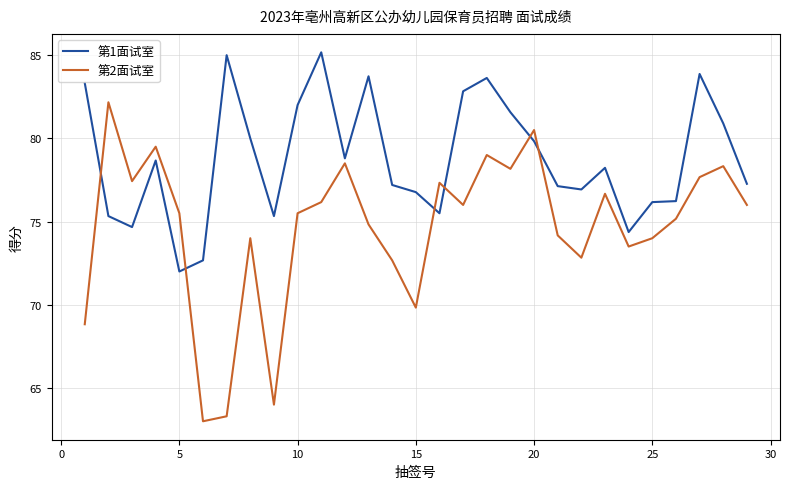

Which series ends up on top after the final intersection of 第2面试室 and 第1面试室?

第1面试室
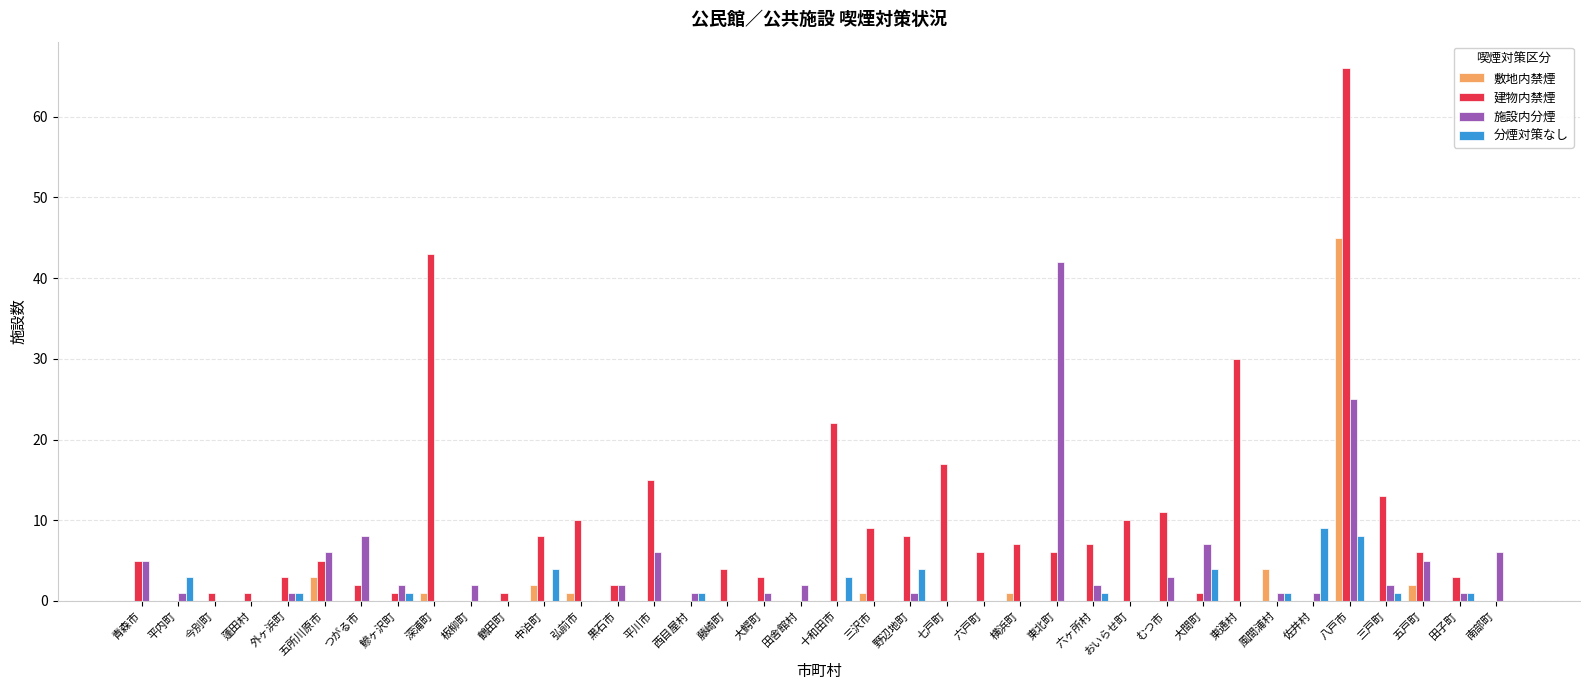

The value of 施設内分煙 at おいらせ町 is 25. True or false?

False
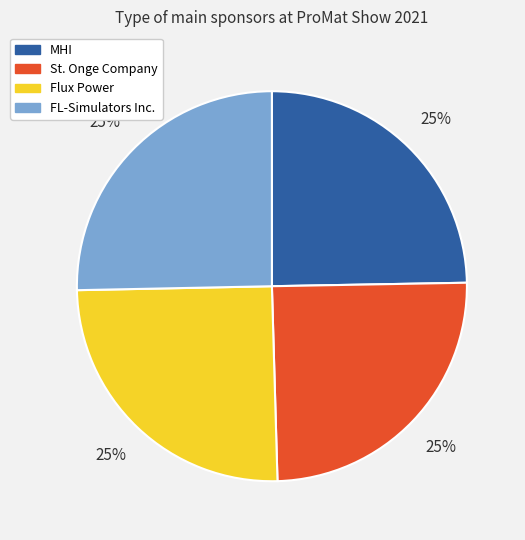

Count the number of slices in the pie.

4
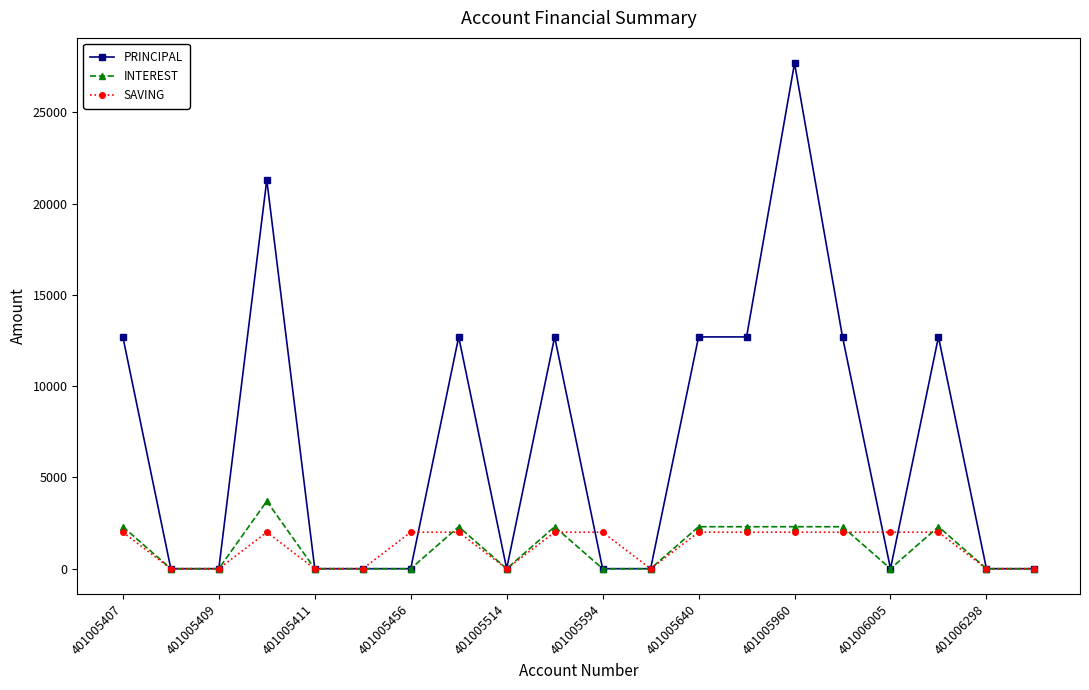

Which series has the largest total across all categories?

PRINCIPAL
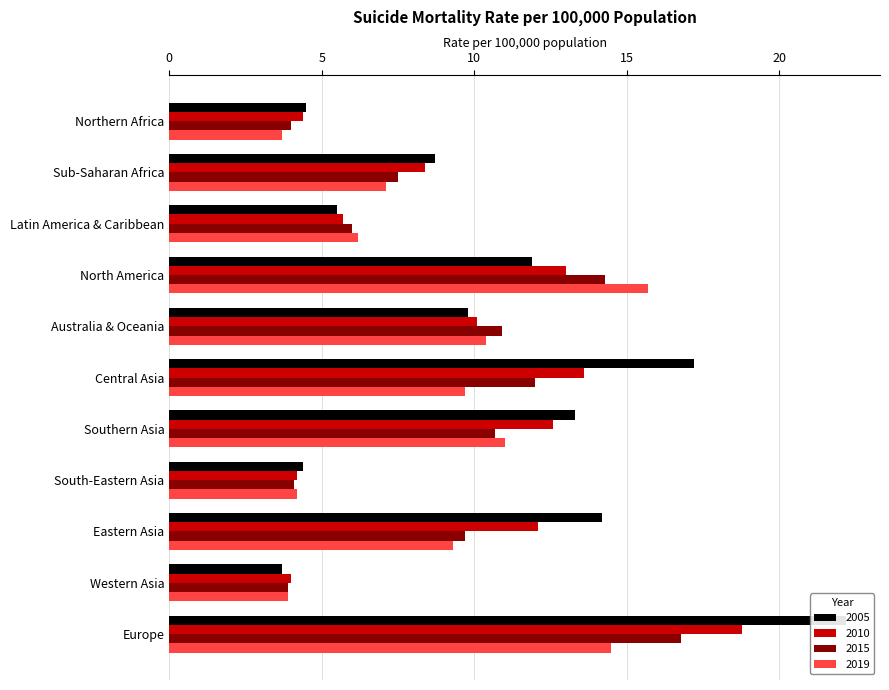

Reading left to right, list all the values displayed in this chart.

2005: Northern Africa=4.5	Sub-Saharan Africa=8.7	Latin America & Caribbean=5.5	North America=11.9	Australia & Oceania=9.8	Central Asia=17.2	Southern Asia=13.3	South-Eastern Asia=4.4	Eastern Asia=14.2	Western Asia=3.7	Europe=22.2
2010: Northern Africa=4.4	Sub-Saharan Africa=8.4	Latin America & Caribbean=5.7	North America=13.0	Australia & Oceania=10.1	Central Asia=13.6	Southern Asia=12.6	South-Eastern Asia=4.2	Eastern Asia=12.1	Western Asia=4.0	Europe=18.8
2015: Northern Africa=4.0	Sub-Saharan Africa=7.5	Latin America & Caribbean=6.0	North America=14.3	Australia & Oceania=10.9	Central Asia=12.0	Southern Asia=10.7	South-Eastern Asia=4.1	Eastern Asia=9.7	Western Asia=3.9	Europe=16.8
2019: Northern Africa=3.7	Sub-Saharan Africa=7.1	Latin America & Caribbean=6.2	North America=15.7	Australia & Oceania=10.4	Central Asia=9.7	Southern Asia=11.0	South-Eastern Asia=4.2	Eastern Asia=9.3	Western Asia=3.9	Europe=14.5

**Work to complete**.
Please pull out each line of the material above that contains the word "series".

**Result below**.
Which series ends up on top after the final intersection of 第2面试室 and 第1面试室?
Which series has the largest total across all categories?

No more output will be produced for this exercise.